[begin Supplied information]

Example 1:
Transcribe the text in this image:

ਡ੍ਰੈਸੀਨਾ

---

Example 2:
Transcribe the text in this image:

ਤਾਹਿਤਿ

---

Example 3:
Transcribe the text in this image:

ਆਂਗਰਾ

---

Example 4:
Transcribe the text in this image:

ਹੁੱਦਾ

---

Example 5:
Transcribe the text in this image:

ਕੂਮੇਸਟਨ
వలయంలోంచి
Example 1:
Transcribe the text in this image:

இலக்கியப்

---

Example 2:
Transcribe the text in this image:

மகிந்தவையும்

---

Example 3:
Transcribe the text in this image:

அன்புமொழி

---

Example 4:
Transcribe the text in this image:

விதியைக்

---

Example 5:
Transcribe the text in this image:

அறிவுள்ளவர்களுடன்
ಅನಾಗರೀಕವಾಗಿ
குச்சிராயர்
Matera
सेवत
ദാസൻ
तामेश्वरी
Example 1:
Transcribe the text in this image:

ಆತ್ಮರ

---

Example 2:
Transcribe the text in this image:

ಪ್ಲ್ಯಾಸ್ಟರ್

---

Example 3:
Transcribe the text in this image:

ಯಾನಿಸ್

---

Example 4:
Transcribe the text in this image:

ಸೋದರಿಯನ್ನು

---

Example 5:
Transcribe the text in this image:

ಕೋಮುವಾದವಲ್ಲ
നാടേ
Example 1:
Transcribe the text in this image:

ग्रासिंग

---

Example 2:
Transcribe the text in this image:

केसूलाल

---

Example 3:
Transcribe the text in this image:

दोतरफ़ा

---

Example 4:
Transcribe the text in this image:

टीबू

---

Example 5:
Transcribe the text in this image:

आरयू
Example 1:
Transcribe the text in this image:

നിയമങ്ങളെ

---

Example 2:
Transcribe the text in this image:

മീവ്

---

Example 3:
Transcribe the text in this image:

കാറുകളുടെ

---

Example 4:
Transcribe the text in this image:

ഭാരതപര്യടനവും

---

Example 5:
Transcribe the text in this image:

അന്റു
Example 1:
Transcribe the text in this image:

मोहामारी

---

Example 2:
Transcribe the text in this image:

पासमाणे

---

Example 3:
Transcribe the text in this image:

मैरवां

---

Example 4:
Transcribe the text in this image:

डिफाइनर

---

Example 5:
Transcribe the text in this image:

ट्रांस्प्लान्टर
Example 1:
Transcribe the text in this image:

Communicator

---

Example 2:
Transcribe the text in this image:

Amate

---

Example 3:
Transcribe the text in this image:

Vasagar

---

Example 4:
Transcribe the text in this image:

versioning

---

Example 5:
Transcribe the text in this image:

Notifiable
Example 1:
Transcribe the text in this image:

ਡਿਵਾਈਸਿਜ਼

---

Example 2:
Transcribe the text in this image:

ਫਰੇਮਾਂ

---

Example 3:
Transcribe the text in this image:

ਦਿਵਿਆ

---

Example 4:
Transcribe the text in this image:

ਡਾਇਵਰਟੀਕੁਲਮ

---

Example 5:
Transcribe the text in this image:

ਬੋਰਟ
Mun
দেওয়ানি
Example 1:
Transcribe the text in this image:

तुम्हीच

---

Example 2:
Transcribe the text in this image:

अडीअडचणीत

[end Supplied information]

Please reproduce the data above word for word, starting at its first line and ending with the line that contains "மகிந்தவையும்", including both.

Example 1:
Transcribe the text in this image:

ਡ੍ਰੈਸੀਨਾ

---

Example 2:
Transcribe the text in this image:

ਤਾਹਿਤਿ

---

Example 3:
Transcribe the text in this image:

ਆਂਗਰਾ

---

Example 4:
Transcribe the text in this image:

ਹੁੱਦਾ

---

Example 5:
Transcribe the text in this image:

ਕੂਮੇਸਟਨ
వలయంలోంచి
Example 1:
Transcribe the text in this image:

இலக்கியப்

---

Example 2:
Transcribe the text in this image:

மகிந்தவையும்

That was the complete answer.